Roaming Hungry

I once had a blind date with the son of the president of the Men’s Club at our local synagogue. The big selling point of the match was that he was a med student. Alas, he fell short in the looks department. He was a mirror image of his father – short, fat and balding.
But there was no backing out with all the familial connections. So on that frigid winter day, I rode the subway into Manhattan with him for our date . We walked around for hours and finally visited the Guggenheim Museum. I was very hungry but he didn’t look like he was going to suggest we get food. In addition to my growling stomach, I started to find the conversation – and his character – increasingly unpleasant.
We finally left the museum. There was more walking but still no offer of grabbing a bite. In fact, he kept brushing off my food hints. Exasperated, I offered that we “go Dutch” on a meal but to no avail. He then decided that we should go see a show – and got $2 tickets, which put us in the last row. My stomach cried for sustenance throughout the show.

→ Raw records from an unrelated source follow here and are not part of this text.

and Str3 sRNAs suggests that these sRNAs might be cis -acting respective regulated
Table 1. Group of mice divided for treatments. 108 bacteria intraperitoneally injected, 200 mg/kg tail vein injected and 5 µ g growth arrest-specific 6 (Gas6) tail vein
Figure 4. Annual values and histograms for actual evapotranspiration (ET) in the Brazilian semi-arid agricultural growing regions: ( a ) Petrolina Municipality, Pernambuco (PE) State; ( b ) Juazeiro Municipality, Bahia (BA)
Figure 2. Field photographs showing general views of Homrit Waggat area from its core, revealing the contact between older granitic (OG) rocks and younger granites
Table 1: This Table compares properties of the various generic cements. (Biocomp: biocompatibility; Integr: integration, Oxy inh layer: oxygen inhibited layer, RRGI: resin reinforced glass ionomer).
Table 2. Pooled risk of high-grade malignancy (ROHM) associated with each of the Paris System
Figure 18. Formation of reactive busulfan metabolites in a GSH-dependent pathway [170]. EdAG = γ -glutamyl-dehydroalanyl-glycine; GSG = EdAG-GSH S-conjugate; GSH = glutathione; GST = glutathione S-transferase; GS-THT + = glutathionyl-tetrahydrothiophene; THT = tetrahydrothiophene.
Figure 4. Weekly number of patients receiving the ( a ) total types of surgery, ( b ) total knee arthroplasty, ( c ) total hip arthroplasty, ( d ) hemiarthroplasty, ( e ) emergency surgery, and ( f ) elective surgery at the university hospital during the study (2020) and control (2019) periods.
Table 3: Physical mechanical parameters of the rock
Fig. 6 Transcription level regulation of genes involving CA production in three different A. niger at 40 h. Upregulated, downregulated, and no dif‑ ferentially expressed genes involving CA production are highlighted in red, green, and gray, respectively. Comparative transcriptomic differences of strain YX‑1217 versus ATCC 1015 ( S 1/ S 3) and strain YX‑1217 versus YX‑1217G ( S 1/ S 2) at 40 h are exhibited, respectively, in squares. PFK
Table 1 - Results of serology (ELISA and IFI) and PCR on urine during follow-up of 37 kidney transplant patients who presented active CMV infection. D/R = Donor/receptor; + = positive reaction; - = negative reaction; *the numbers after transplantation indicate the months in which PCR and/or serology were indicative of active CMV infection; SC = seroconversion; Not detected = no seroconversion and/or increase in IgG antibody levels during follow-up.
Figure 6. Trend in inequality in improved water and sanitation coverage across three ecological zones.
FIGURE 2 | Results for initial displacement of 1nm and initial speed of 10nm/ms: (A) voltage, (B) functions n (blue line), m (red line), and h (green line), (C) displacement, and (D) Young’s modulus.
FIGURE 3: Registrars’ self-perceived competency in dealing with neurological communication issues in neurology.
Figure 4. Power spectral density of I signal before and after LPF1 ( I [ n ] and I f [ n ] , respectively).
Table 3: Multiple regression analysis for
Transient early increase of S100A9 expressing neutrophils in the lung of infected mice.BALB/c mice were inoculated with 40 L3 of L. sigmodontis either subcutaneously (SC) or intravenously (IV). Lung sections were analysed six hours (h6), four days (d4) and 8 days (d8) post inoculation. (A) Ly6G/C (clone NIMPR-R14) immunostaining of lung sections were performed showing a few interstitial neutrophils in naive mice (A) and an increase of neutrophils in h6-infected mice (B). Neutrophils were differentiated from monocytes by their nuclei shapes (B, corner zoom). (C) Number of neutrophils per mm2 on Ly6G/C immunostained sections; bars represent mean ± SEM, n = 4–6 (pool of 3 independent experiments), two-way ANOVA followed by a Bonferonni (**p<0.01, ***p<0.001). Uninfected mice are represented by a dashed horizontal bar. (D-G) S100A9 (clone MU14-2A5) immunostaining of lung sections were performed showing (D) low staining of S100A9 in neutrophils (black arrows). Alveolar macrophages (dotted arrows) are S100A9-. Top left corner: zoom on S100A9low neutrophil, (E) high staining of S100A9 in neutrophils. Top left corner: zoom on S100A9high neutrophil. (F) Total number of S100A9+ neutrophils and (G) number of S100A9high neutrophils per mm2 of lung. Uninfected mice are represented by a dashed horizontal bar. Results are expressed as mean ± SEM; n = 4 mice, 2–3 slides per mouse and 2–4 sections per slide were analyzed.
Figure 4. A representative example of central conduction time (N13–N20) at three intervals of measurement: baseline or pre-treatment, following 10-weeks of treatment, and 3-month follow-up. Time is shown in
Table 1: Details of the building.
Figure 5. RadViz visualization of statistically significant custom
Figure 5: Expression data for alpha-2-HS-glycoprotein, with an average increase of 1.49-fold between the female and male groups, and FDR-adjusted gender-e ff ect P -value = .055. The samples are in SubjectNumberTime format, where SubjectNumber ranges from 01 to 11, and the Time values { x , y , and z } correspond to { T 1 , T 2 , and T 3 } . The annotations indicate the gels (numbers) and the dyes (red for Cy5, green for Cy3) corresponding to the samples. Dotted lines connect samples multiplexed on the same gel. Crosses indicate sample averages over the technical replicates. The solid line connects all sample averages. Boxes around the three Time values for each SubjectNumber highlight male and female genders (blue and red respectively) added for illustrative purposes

On the way home in the train, my date (the MD-in-training) decided to diagnose my condition and declared that there might be something wrong with my liver. He then grabbed my midsection. Utterly fed-up and unfed, I proceeded to kick his shins until I drew blood. I was obviously done with him but I worried a little that my father would be upset that I kicked his friend’s son. It turned out that my dad didn’t like the guy’s father either.